Speaking on behalf of Peace Parks Foundation, CEO Werner Myburgh said: “This is the second partnership agreement that Peace Parks Foundation has signed with the Mozambique Government. The first, also with Mozambique, was signed in 2015 to help develop Zinave National Park as an integral component of Great Limpopo Transfrontier Conservation Area. The purpose of these agreements is to protect large ecosystems by connecting protected areas to the benefit of both people and nature. The Elephant Coast, one of the few protected areas in Africa where elephants occur in a park bordering the ocean, has the potential to become Mozambique’s premier eco-tourist destination. This is also the first marine transfrontier conservation area in Africa, jointly managed by Mozambique and South Africa.”

Herd of elephants in Lubombo TFCA

The Lubombo TFCA is a cornerstone to the consolidation of the last naturally occurring elephant populations of the KwaZulu-Natal province in South Africa, and southern Mozambique, which historically moved freely across the border © Peace Parks Foundation

Situated in the Maputaland-Pondoland-Albany Biodiversity Hotspot, MSR is part of one of earth’s 36 biologically richest and most endangered terrestrial ecoregions. The reserve is an important component in the protected areas system of Mozambique, combining 1 040 km² of coastal lakes, wetlands, swamp forests, grasslands and mangrove forests with the shores of the marine reserve and its wide variety of remarkable bird and marine species.

The marine reserve component stretches across 678 km² and is the most important leatherback and loggerhead turtle nesting ground along the entire 2,800km Mozambican coastline, with more than 1,000 turtles coming to nest on these shores every year. Together with the neighbouring iSimangaliso Wetland Park it forms Africa’s first marine transfrontier conservation area.
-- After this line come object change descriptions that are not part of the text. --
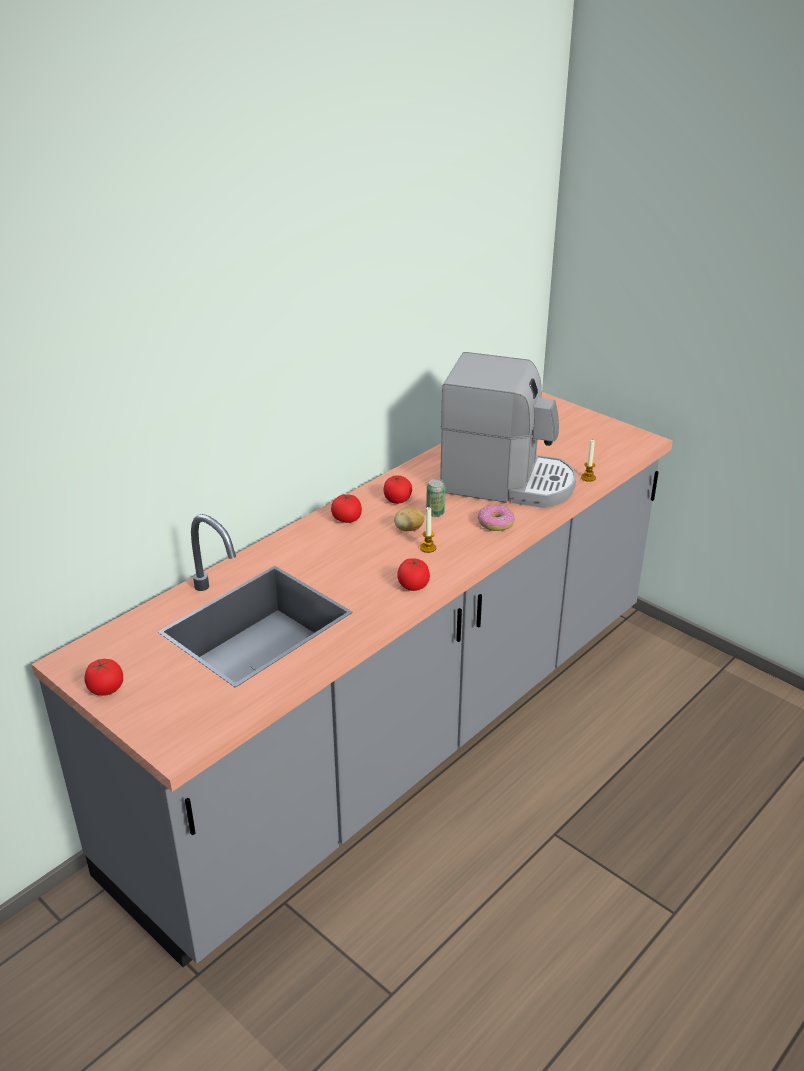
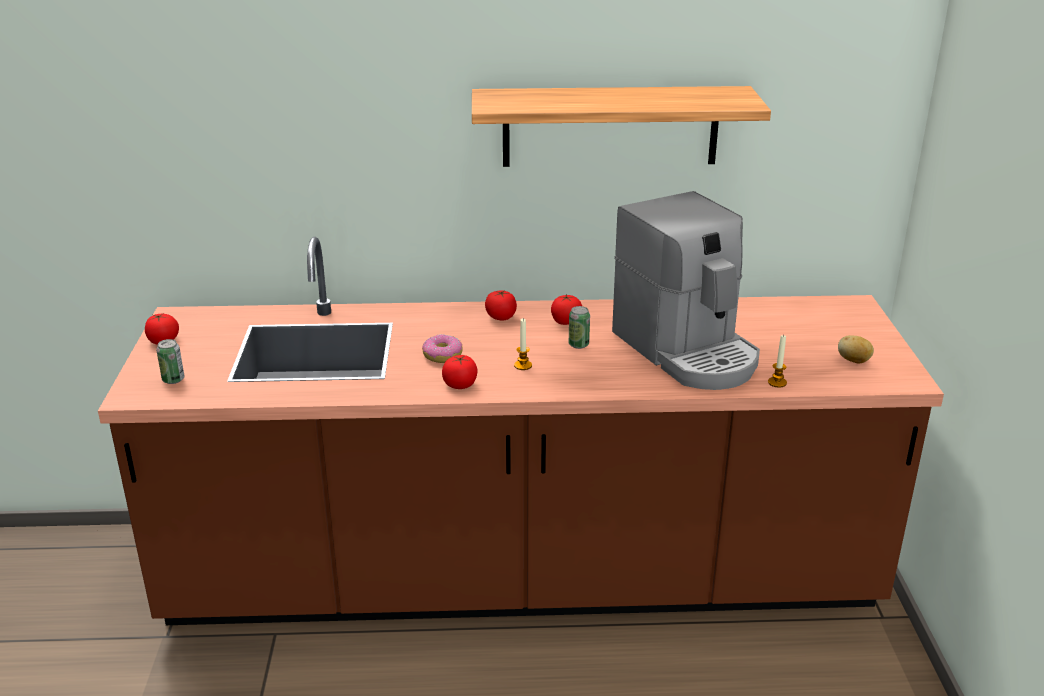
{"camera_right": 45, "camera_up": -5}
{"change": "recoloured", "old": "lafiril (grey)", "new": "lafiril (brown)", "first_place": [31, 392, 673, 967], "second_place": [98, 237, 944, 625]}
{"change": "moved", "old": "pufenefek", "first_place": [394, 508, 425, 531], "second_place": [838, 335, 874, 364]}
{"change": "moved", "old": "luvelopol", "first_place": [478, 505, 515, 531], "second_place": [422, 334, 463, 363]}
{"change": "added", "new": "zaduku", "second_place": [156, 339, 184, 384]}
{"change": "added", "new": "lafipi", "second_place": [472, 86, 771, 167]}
Anvil Bay, Maputo Special Reserve, Mozambique

Anvil Bay is a private and exclusive barefoot beach camp on a rare untouched stretch of coastal wilderness in Mozambique’s Maputo Special Reserve. The resort is owned by the local community in Chemucane and operated by a trust established for the community’s benefit © Kim Steinberg

With just one five-star lodge, Anvil Bay, currently operating, there is a great opportunity for additional accommodation across a wider cost and experiential offering. Accordingly, two new five-star coastal lodges will be built by concessionaires, to expand the high-end tourism market. Two mid-level, fully-serviced lodges will also be constructed – one along the coast and the other on the shores of one of the many beautiful freshwater lakes occurring throughout the park.

These lodges will also offer exclusive camping facilities for those who wish to get even closer to nature. A network of 4×4 trails complemented with exclusive campsites will be developed in the low-density tourism areas. A trail camp for guided walks and kayak trails will add a further dimension to the wide-range of tourist attractions being developed.